>> BEGIN Source passage
The final few hours are always tough, and for me generally pass in a mix or good a bad laps. One lap I’ll be struggling up a climb, barely able to turn the pedals, and then the next time I’m powering up the self-same climb feeling like a riding god, such are the physiological and psychological curiosities of spending 24 hours on a bike. In my first 24 hour a few years ago a former National Champion gave me some advice saying that however bad you feel, if you keep pedaling, keep eating, keep drinking and keep positive, then you will feel better. I have always remembered this little bit of wisdom and it has seen me through tough times in numerous subsequent endurance races.
The last lap invariably comes as a relief, as by that point despite the luxury of suspension forks my hands struggle to maintain a grip on the bars due to the accumulated fatigue of 24 hours worth of battering. The final lap is also an opportunity to thank the marshals, many of whom have completed their own feat of endurance being out on the course for 24 hours ready to help any rider in need.
>> END Source passage
>> BEGIN Dataset rows
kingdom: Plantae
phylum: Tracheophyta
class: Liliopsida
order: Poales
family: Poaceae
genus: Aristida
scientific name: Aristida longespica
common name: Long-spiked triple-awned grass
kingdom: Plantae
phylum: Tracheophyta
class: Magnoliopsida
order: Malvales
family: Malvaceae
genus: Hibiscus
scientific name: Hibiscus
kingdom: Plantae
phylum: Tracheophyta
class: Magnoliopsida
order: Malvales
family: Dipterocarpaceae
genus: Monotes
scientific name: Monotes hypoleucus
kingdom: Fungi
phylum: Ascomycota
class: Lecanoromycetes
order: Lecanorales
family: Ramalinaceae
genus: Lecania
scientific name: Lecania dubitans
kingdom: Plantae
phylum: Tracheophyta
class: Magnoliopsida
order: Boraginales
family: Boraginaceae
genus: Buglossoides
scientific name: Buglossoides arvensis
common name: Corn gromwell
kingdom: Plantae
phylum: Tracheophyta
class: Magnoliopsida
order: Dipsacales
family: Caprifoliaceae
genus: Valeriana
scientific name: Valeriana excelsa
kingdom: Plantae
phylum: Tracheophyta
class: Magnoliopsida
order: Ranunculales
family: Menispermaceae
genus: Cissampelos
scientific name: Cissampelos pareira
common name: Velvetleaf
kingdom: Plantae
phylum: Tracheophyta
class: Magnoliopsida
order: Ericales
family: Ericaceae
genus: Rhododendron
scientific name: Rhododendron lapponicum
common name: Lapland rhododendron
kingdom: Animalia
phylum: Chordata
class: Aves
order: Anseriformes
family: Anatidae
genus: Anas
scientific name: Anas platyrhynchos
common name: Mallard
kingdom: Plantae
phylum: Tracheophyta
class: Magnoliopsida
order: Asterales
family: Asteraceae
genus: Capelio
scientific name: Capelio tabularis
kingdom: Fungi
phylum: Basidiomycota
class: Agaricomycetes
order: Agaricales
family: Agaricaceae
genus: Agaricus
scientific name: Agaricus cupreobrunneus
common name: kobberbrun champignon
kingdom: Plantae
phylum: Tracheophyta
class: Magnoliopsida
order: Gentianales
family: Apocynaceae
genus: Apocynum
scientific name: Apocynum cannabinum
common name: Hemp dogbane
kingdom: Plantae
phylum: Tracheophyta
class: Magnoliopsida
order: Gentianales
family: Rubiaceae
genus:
>> END Dataset rows
**Set exercise 1**. In the endurance-race passage, list each thing the former National Champion's advice says to keep doing.
**Set exercise 2**. Copy the entries from the line with "genus: Capelio" through the end of the entries, both ends included.

**Right answer 1**.
keep pedaling
keep eating
keep drinking
keep positive

**Right answer 2**.
genus: Capelio
scientific name: Capelio tabularis
kingdom: Fungi
phylum: Basidiomycota
class: Agaricomycetes
order: Agaricales
family: Agaricaceae
genus: Agaricus
scientific name: Agaricus cupreobrunneus
common name: kobberbrun champignon
kingdom: Plantae
phylum: Tracheophyta
class: Magnoliopsida
order: Gentianales
family: Apocynaceae
genus: Apocynum
scientific name: Apocynum cannabinum
common name: Hemp dogbane
kingdom: Plantae
phylum: Tracheophyta
class: Magnoliopsida
order: Gentianales
family: Rubiaceae
genus:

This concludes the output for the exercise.